PROMPT: Look at the entries below and restate word for word the lines from the first through the one that has "shows no protein".

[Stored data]
"""
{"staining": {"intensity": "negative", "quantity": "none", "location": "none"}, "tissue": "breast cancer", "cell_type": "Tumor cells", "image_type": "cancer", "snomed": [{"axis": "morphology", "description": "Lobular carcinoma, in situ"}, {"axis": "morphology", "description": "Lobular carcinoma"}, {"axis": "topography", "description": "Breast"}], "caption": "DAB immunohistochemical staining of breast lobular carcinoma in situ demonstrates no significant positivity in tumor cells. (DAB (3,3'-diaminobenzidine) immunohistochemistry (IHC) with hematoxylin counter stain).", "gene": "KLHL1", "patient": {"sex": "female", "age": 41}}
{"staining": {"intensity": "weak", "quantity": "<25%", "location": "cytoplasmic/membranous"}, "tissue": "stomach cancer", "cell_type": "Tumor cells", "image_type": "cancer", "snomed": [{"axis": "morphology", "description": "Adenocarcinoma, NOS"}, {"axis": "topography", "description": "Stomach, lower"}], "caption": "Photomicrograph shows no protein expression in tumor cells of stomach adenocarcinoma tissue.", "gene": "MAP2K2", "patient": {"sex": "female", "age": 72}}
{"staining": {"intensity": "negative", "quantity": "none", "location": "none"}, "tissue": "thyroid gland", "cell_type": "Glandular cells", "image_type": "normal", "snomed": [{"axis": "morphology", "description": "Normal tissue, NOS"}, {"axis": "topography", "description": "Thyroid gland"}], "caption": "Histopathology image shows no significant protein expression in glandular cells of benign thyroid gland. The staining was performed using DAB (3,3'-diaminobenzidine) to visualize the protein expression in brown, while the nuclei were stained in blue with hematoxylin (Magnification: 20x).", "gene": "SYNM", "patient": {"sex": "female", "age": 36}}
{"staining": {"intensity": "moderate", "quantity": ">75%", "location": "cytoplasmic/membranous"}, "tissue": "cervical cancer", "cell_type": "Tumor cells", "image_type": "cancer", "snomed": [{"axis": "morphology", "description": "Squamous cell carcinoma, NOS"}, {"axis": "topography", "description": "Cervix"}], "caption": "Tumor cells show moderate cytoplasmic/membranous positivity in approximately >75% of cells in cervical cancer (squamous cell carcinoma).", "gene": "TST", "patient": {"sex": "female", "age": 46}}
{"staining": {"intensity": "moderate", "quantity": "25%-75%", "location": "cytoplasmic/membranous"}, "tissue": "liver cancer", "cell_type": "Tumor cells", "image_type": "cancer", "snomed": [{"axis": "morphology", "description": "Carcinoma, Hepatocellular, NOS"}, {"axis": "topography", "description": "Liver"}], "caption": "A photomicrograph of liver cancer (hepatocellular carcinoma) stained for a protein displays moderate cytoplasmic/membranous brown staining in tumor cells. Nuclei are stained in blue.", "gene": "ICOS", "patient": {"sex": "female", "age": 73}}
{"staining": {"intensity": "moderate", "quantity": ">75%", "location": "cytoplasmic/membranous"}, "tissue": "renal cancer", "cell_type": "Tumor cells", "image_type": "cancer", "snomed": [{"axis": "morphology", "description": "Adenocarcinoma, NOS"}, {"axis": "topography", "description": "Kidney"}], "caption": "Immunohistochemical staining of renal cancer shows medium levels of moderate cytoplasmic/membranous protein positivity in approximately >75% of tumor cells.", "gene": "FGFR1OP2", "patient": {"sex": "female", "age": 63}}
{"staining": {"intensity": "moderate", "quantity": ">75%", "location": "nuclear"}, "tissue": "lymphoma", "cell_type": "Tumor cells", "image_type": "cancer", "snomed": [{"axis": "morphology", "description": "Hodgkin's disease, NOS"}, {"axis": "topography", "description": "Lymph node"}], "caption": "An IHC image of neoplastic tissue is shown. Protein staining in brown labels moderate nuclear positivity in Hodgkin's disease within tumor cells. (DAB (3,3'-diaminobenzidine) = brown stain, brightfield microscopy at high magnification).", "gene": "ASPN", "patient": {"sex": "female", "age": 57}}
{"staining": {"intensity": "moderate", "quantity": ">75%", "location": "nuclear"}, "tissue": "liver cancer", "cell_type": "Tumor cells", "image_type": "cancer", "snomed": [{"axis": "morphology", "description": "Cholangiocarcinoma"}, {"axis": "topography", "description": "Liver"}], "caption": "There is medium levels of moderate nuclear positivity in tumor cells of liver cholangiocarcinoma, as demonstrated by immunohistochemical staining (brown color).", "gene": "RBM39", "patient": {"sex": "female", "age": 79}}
"""
YOUR SOLUTION:
{"staining": {"intensity": "negative", "quantity": "none", "location": "none"}, "tissue": "breast cancer", "cell_type": "Tumor cells", "image_type": "cancer", "snomed": [{"axis": "morphology", "description": "Lobular carcinoma, in situ"}, {"axis": "morphology", "description": "Lobular carcinoma"}, {"axis": "topography", "description": "Breast"}], "caption": "DAB immunohistochemical staining of breast lobular carcinoma in situ demonstrates no significant positivity in tumor cells. (DAB (3,3'-diaminobenzidine) immunohistochemistry (IHC) with hematoxylin counter stain).", "gene": "KLHL1", "patient": {"sex": "female", "age": 41}}
{"staining": {"intensity": "weak", "quantity": "<25%", "location": "cytoplasmic/membranous"}, "tissue": "stomach cancer", "cell_type": "Tumor cells", "image_type": "cancer", "snomed": [{"axis": "morphology", "description": "Adenocarcinoma, NOS"}, {"axis": "topography", "description": "Stomach, lower"}], "caption": "Photomicrograph shows no protein expression in tumor cells of stomach adenocarcinoma tissue.", "gene": "MAP2K2", "patient": {"sex": "female", "age": 72}}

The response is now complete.